[ROCm] Hipify changes
- Add Hipify as a git submodule
- Trigger hipify from cmake build
- TP_USE_ROCM controls the trigger, which will be set to ON when building on ROCm
@lw @jeffdaily, @jithunnair-amd, Please review the changes.
@pruthvistony I think we discussed this before, but just to make sure: could the build_amd.py be part of hipify-torch so that it doesn't have to be added to the hipifying project's sources? Is there anything that's project-specific that cannot be passed in as arguments to build_amd.py?
@pruthvistony I think we discussed this before, but just to make sure: could the build_amd.py be part of hipify-torch so that it doesn't have to be added to the hipifying project's sources? Is there anything that's project-specific that cannot be passed in as arguments to build_amd.py?
As discussed, build_amd.py can be moved to hipify-torch repo and triggered directly from cmake.

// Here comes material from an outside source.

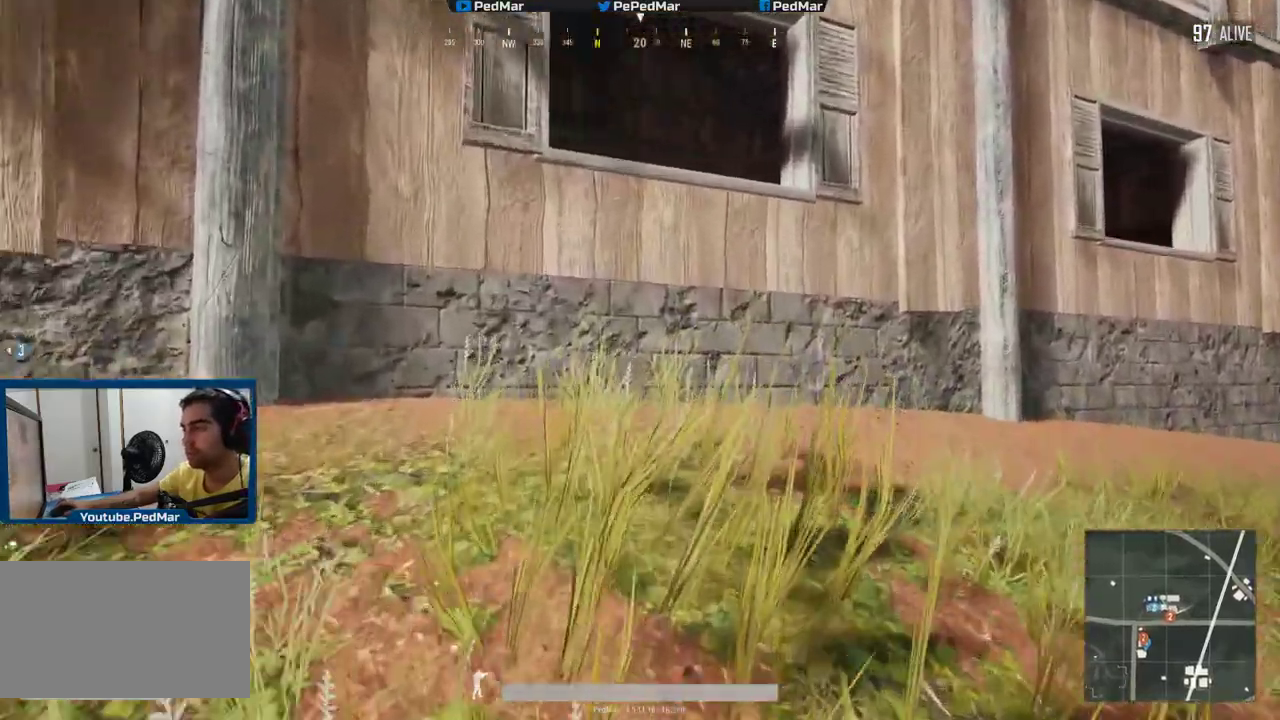
{"keys": ["shift", "w"], "mouse": [], "events": [[67, "d", "up"]]}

Just that passing all parameters like list(regex) can be tricky within cmake. Currently I dont see anything specific problem as such in passing arguments through build_amd.py. I have kept current change same as it is used in other projects. Can update this change as an improvement, since it is not a blocker for other ROCm build related changes.
I could be OK with merging this but (correct me if I'm wrong) I don't think this is yet usable is it? If anyone tried to run with
TP_USE_ROCMthe build would most likely fail. Should we fix all that and ensure everything works before we do that?Also, while I guess we cannot run any ROCm tests on CircleCI (because it's lacking the necessary hardware), I think we should be able to at least add a ROCm build job. Do you think you could do that? Thanks!

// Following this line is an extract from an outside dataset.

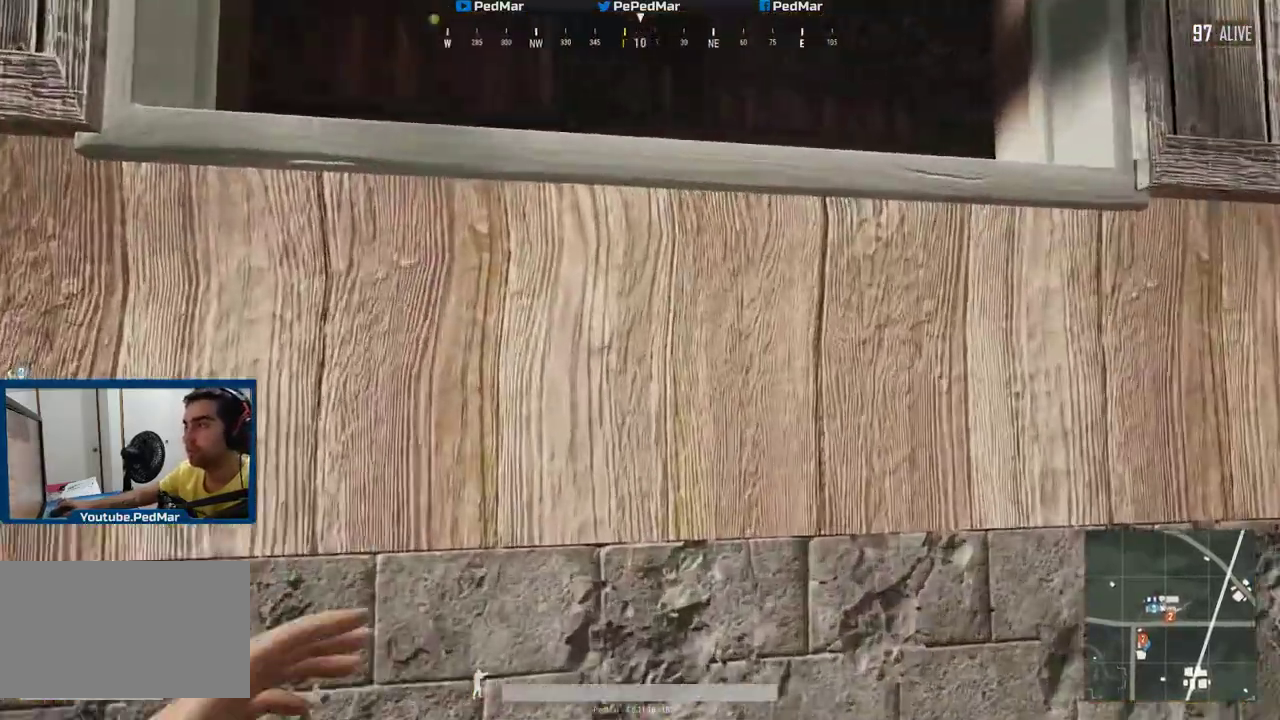
{"keys": ["shift", "w"], "mouse": [], "events": [[83, "space", "down"], [233, "space", "up"]]}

Currently pyTorch ROCm tests are executed on jenkins. The changes are not yet usable, I am raising changes in multiple PR as it was suggested previously. Next PR which builds tensorpipe enabling 'TP_USE_ROCM' is in draft mode, but is not complete due to a not support API. For which we are working with the HIP team.
Regarding the ROCm build, I believe job can be setup. Regarding the tests I will check on the necessary hardware and get back.
Currently pyTorch ROCm tests are executed on jenkins.
Yes, I saw that. However that's because they are both build and run on AMD GPUs right? If we only built, without running, we could do so on machines without any GPUs. (PyTorch already builds the CUDA version on CPU-only machines). It wouldn't be perfect but it would at least catch build issues, for example caused by hipification.
Moved all the hipify related files into the hipify-torch repo.